Non seulement la date précoce est exceptionnelle dans ce cas, mais aussi le lieu de la découverte: jamais auparavant des découvertes juives n'avaient été faites dans une villa romaine, explique l'archéologue d'Iéna. Dans l'Empire romain à cette époque, les Juifs écrivaient généralement en latin, car ils craignaient des mesures d'oppression. L'hébreu, comme sur la plaque de marbre redécouverte, n'est revenu en usage qu'après le déclin de la suprématie romaine, respectivement à l'époque suivante de la migration des peuples à partir du 6ème ou 7ème siècle après JC.
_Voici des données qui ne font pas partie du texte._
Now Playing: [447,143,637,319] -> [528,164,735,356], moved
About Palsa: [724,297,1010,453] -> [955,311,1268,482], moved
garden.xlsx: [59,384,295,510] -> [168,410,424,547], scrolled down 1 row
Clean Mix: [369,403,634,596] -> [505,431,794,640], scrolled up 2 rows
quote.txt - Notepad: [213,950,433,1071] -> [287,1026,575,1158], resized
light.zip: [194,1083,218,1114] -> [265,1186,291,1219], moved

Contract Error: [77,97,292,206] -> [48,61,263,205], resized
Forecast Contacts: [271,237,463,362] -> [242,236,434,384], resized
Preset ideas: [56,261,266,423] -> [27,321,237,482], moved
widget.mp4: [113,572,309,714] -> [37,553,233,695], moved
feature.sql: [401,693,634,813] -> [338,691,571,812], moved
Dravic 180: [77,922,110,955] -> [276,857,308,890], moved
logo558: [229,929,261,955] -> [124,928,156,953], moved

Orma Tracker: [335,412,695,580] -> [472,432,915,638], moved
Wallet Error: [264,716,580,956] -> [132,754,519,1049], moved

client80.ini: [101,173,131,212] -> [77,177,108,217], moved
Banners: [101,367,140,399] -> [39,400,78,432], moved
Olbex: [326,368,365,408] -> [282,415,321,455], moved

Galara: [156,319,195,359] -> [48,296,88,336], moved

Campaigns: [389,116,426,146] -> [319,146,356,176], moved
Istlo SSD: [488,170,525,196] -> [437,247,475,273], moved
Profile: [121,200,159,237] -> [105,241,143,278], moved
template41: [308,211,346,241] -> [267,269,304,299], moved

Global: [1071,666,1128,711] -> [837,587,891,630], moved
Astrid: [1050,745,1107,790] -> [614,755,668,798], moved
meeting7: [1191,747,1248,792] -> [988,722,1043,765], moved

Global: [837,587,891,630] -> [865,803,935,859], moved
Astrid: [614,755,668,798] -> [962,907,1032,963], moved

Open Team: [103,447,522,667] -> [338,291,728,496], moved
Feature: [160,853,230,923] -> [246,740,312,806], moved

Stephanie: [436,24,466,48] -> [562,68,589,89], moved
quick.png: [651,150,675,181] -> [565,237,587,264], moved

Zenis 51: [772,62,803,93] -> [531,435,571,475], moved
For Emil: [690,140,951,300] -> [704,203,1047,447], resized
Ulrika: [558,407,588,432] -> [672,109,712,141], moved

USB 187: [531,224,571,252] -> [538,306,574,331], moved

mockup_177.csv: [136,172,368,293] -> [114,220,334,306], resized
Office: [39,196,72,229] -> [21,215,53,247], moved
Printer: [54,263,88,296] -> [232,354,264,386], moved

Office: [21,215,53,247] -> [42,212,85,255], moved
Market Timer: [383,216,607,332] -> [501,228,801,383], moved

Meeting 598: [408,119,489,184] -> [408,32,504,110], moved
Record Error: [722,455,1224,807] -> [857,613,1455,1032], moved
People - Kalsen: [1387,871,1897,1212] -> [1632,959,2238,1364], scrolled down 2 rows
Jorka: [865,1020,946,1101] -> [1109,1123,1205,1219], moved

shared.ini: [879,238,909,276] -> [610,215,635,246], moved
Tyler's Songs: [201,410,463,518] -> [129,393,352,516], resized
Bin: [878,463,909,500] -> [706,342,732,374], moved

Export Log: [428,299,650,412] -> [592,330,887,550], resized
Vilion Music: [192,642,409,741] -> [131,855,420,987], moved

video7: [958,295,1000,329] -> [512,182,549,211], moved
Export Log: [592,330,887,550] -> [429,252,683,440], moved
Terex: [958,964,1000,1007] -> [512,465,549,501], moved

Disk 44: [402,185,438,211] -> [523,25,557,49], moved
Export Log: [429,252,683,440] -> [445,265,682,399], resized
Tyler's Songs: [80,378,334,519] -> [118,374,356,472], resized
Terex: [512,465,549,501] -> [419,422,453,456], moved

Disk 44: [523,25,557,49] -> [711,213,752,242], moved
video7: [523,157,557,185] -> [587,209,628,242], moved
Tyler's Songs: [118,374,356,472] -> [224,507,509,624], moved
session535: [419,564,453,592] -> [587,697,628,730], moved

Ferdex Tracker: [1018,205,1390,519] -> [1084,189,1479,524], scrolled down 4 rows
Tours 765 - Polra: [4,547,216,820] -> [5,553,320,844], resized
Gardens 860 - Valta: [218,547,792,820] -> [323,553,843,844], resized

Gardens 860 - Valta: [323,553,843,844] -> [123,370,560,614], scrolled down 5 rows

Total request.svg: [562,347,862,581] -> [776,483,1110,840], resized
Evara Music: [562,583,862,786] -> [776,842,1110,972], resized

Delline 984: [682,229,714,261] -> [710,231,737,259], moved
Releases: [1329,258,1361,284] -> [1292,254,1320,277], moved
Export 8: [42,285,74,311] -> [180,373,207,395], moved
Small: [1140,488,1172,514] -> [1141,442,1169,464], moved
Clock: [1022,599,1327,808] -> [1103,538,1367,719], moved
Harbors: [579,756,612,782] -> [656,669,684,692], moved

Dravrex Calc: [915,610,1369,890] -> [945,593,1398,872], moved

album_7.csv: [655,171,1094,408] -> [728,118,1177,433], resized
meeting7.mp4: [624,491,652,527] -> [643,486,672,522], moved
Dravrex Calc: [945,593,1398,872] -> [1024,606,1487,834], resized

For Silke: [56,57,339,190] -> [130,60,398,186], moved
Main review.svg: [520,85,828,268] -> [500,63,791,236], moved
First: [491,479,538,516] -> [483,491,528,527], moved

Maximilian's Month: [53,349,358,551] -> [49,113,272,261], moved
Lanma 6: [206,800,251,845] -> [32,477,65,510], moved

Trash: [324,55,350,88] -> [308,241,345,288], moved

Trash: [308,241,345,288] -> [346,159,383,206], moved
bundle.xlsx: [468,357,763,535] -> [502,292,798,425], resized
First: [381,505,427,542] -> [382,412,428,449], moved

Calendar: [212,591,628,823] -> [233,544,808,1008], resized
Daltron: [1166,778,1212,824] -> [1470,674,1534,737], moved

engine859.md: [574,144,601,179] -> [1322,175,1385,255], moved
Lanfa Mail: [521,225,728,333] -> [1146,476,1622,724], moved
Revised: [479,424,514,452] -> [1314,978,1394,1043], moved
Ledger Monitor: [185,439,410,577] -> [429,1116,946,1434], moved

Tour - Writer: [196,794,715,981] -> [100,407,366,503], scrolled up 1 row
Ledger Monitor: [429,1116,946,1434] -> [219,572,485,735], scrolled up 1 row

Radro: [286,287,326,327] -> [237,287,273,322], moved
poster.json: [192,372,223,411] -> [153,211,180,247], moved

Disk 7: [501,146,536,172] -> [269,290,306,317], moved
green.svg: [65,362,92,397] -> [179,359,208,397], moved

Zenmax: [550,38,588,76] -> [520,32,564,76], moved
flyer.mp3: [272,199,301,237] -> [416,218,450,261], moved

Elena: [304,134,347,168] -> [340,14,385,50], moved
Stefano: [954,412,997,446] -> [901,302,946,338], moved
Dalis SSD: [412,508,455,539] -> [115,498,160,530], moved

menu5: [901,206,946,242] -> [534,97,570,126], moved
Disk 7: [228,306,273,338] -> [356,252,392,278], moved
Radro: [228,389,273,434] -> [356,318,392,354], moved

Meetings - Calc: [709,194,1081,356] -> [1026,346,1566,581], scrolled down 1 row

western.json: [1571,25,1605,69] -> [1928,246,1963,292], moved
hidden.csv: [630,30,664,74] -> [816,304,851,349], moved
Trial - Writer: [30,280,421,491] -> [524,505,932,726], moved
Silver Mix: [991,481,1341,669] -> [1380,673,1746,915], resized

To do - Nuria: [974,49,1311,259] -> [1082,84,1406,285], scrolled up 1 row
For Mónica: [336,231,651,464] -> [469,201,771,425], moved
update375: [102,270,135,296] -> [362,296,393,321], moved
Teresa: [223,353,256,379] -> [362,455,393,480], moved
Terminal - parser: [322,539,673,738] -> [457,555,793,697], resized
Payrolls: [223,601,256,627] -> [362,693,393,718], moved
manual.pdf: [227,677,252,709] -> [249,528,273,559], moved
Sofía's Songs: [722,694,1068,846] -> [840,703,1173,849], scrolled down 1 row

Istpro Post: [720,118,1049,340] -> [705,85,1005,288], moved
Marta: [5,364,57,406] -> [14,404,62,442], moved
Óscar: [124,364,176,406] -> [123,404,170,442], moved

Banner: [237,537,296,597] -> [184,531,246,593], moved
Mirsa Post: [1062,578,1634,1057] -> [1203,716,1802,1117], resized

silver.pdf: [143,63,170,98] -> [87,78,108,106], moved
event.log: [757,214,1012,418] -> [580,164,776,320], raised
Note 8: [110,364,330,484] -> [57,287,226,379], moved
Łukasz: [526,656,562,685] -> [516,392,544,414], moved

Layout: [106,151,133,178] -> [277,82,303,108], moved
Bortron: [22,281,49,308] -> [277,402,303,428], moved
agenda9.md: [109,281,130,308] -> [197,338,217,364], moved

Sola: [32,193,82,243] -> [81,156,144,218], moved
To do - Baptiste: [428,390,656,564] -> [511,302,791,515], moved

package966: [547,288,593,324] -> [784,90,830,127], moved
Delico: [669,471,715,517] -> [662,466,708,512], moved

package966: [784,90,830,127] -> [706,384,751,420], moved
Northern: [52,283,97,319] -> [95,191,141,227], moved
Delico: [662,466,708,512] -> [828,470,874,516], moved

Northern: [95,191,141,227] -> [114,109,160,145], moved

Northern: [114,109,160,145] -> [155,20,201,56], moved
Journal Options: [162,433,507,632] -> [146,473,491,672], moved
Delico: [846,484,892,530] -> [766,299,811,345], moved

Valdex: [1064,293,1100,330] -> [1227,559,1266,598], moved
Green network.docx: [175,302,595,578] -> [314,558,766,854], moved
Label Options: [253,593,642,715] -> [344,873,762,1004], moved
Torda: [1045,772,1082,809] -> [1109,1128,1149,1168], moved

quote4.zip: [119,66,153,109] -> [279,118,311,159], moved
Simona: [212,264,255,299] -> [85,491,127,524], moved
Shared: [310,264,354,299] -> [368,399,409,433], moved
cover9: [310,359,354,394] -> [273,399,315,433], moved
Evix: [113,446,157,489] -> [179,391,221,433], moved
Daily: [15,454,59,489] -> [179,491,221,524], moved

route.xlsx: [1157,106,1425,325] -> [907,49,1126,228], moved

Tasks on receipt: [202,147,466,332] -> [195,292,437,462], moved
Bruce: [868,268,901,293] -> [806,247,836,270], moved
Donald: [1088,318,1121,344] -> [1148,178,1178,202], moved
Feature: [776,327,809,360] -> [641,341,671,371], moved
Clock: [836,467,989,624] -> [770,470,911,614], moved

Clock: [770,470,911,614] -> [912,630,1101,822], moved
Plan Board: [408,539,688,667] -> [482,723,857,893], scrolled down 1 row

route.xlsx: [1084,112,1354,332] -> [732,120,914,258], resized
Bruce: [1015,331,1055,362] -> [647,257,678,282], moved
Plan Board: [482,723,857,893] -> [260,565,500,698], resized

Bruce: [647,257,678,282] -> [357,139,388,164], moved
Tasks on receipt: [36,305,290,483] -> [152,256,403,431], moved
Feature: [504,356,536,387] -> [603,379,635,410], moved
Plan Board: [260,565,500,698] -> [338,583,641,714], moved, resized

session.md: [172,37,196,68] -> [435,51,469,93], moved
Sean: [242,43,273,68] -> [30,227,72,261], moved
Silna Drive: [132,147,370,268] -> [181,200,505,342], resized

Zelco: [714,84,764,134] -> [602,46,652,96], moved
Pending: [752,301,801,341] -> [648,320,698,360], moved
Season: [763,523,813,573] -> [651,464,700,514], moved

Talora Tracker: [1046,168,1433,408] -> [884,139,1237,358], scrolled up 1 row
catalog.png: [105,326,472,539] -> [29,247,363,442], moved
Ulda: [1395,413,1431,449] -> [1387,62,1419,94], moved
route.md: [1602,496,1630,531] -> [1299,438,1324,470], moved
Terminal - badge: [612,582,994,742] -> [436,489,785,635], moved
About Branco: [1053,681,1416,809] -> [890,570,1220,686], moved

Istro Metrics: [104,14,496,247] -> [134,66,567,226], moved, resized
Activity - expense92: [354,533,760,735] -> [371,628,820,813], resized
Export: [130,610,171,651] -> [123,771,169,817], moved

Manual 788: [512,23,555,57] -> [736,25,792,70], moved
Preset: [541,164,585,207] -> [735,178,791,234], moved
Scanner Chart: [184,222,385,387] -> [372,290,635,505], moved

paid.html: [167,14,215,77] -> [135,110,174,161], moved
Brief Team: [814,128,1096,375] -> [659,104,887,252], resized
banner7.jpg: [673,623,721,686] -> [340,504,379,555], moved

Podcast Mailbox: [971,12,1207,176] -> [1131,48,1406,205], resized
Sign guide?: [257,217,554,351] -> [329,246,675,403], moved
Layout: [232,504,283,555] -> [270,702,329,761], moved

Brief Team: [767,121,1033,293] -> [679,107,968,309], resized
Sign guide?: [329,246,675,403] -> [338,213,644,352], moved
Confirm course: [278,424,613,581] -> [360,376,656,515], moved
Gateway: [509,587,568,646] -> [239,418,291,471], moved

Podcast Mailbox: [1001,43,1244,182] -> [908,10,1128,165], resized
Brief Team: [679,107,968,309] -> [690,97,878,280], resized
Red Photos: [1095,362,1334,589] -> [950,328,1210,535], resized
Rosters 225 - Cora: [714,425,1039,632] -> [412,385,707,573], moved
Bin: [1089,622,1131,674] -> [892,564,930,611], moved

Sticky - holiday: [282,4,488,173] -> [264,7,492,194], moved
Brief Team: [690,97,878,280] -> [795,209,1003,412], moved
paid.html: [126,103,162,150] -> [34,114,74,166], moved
«Nous avons également été très surpris d'avoir trouvé des traces de Romains - des Lusitaniens romanisés dans ce cas - et de Juifs vivant ensemble dans une zone rurale de toutes choses», dit Dennis Graen. «Nous avons supposé qu'une telle situation aurait été beaucoup plus probable dans une ville.»

Les informations sur la population juive de la région en général étaient principalement transmises par les écritures. «Pendant le concile ecclésiastique de la ville espagnole d'Elvira, environ 300 règles de conduite après JC ont été publiées entre juifs et chrétiens. Cela indique qu'à cette époque, il devait y avoir déjà un nombre relativement important de Juifs dans la péninsule ibérique », explique Dennis Graen - mais des preuves archéologiques manquaient jusqu'à présent.

«Nous savions qu'il y avait une communauté juive au Moyen Âge non loin de notre site de fouilles dans la ville de Silves. Il a existé jusqu'à l'expulsion des Juifs en 1497. »

Au cours de l'été, les archéologues d'Iéna reprendront leur travail. Jusqu'à présent, ils ont fouillé 160 mètres carrés de la villa, mais après avoir vérifié le terrain, il est déjà devenu clair que la plus grande partie de l'enceinte est encore recouverte de terre.

«Nous voulons finalement en savoir plus sur les gens qui vivaient ici», explique Graen. "Et bien sûr, nous voulons résoudre les questions que l'inscription hébraïque nous a posées."

Source: Université de Jena


Voir la vidéo: Les armoiries du Portugal - Histoire et origines - Héraldique européenne (Juillet 2022).